## START PASSAGE SHOWN
Eugene Hyde - Good Friday
Eugene Hyde – Good Friday, from the Casualties Series, 1978 (Collection: National Gallery of Jamaica)

Here is part two of a two-part excerpt from my PhD dissertation “Between National and Market: Art and Society in 20th Century Jamaica” (Emory University, 2011). The excerpt is from the Introduction. Part one can be found here. (c) Veerle Poupeye, al rights reserved

Partha Chatterjee has pointed out that the challenge facing anticolonial cultural nationalism was to “to fashion a ‘modern’ national culture that is nevertheless not Western” (1993, 6) and added that “the search for a postcolonial modernity has been tied, from its very birth, with its struggle against modernity” (75). Anticolonial and postcolonial Modernist art has indeed developed in a conflicted dialogue with Western Modernism, reinforced by the fact that many postcolonial artists and cultural scholars have studied or worked in the metropolitan West. Still today, it is one of the most charged questions in the postcolonial mimicry debate, as is illustrated by the Indian expatriate art critic Annie Paul’s argument that mainstream Jamaican artists and art narratives “parrot” Western, high Modernist models, with a particular predilection for abstraction (1997).

Paul’s position is, in itself, highly problematic. First of all, the relationship between non-Western cultural nationalism and Modernism cannot be understood if Modernism is conflated with the formalist, High Modernist notion of art as an autonomous aesthetic preoccupation. Modernism is a much broader, more multifaceted phenomenon and the aspects of Western Modernism that attracted anticolonial and postcolonial nationalists are those equally important ones that accommodated social and political content and intent, such as expressionism and realism. While there has been some experimentation with abstraction, as is illustrated by the Cuban propaganda posters and a few “formalist rebellions” among artists who felt confined by cultural nationalism, representation has been the norm in most anti- and postcolonial art and this has certainly been the case in Jamaica, where art has always had a strong figurative focus.

Furthermore, the tendency to concede the authorship and rightful ownership of Modernism entirely to the metropolitan West needs to be challenged (Stam & Shohat 1998, 40). Modernism was a fundamentally transnational phenomenon, in which non-Western artists and intellectuals such as Wifredo Lam and Aimé Césaire and their international travels played a defining role. Latin American Modernism, in particular, has developed simultaneously with and sometimes ahead of European and US-American Modernism (Ades 1989, 125-149). While these contributions need to be reclaimed, the effects of Western metropolitan dominance in Modernism should not be downplayed either. There is an unresolved tension in anticolonial nationalist art movements between the desire to satisfy the cultural requirements of nationalism and those of the Western-focused “aesthetic internationalism” of Modernism (Shohat & Stam 1998, 40).
## END PASSAGE SHOWN
## START EXCERPTED RECORDS
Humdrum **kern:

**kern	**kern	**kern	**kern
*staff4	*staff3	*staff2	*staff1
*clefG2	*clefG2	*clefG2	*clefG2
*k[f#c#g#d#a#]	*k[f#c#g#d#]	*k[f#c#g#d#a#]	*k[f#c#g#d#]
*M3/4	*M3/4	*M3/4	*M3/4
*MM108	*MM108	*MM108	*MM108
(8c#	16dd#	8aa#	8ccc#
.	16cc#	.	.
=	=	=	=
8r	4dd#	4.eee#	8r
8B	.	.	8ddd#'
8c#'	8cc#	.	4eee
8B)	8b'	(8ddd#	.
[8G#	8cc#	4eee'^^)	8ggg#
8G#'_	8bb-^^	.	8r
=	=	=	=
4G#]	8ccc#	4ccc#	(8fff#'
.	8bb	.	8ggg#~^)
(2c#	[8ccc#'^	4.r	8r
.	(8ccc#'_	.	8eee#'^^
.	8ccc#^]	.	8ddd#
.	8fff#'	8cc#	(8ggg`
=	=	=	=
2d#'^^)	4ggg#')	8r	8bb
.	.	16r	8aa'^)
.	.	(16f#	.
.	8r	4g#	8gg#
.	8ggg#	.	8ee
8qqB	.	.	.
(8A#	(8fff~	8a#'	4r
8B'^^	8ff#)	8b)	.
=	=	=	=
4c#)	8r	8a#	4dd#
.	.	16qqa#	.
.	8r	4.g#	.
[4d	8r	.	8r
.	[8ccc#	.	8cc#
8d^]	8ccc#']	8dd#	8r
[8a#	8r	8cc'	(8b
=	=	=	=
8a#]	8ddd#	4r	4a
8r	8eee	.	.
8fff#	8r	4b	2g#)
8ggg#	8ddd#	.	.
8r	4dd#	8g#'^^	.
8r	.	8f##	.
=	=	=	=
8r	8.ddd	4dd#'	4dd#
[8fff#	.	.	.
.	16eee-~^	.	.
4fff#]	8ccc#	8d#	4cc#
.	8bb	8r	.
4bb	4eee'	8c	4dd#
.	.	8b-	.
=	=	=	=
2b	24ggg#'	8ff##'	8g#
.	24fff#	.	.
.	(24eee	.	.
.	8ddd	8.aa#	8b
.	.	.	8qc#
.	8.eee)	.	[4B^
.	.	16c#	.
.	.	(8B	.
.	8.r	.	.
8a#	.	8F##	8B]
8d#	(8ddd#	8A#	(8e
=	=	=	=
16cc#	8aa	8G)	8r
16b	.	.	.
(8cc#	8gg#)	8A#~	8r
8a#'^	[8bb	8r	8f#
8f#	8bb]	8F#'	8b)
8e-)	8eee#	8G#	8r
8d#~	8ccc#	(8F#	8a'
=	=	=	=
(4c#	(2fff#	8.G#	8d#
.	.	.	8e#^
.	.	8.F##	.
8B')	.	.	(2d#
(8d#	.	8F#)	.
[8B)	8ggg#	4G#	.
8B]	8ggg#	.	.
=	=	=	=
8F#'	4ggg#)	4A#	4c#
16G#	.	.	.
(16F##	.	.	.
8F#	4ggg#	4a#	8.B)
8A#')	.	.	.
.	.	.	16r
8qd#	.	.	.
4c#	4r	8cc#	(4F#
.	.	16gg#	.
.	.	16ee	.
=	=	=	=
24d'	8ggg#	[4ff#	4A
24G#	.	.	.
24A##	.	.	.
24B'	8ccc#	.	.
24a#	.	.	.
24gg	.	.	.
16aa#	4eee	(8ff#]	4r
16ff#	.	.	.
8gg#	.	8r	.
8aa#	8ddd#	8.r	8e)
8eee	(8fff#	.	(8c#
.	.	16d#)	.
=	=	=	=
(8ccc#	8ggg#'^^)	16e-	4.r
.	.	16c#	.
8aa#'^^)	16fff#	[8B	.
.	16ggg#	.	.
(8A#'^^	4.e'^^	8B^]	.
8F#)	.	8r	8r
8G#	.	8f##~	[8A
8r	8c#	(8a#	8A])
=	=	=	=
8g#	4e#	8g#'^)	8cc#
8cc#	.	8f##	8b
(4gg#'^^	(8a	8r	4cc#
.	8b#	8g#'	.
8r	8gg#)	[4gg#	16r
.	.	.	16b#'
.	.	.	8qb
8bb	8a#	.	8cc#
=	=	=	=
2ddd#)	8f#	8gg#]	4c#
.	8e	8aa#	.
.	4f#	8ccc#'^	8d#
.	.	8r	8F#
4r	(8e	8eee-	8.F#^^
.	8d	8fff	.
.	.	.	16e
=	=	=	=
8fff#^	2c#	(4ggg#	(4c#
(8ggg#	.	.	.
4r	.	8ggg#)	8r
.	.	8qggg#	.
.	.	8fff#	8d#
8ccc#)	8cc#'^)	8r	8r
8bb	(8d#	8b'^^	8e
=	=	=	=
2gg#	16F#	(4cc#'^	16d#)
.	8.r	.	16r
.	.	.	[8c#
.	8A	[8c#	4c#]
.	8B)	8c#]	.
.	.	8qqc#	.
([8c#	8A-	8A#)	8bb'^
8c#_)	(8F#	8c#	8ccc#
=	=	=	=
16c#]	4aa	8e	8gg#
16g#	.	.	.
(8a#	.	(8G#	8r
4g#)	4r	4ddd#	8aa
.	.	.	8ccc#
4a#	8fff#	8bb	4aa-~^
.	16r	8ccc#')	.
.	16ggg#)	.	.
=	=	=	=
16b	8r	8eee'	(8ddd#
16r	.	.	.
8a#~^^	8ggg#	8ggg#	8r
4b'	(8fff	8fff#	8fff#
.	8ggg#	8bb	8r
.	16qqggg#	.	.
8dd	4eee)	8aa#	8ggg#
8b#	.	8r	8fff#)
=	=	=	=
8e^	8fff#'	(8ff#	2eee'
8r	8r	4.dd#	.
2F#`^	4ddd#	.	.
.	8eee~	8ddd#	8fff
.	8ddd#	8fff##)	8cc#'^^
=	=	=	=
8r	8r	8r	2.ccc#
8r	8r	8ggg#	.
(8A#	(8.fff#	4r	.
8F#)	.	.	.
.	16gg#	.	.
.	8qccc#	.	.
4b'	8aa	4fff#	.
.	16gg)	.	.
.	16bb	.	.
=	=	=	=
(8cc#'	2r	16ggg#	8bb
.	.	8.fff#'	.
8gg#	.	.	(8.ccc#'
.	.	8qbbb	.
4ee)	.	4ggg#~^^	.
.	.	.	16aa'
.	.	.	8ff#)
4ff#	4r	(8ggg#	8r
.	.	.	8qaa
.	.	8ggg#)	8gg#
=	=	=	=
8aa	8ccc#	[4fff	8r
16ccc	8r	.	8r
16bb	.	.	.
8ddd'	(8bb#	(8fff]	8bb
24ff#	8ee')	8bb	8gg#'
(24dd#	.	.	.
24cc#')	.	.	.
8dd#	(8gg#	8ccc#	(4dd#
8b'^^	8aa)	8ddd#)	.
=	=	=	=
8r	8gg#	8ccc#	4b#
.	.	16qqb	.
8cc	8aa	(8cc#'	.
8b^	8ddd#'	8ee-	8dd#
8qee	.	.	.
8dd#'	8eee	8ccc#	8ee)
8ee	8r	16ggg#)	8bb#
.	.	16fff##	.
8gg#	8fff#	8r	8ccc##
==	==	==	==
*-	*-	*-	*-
## END EXCERPTED RECORDS
▶ [WHAT IS NEEDED]: From the passage on Modernism and Jamaican art, extract the text from "Partha Chatterjee has" up to and including "for abstraction (1997).". The items play no part in what comes next.

▶ [CORRECT ANSWER]:
Partha Chatterjee has pointed out that the challenge facing anticolonial cultural nationalism was to “to fashion a ‘modern’ national culture that is nevertheless not Western” (1993, 6) and added that “the search for a postcolonial modernity has been tied, from its very birth, with its struggle against modernity” (75). Anticolonial and postcolonial Modernist art has indeed developed in a conflicted dialogue with Western Modernism, reinforced by the fact that many postcolonial artists and cultural scholars have studied or worked in the metropolitan West. Still today, it is one of the most charged questions in the postcolonial mimicry debate, as is illustrated by the Indian expatriate art critic Annie Paul’s argument that mainstream Jamaican artists and art narratives “parrot” Western, high Modernist models, with a particular predilection for abstraction (1997).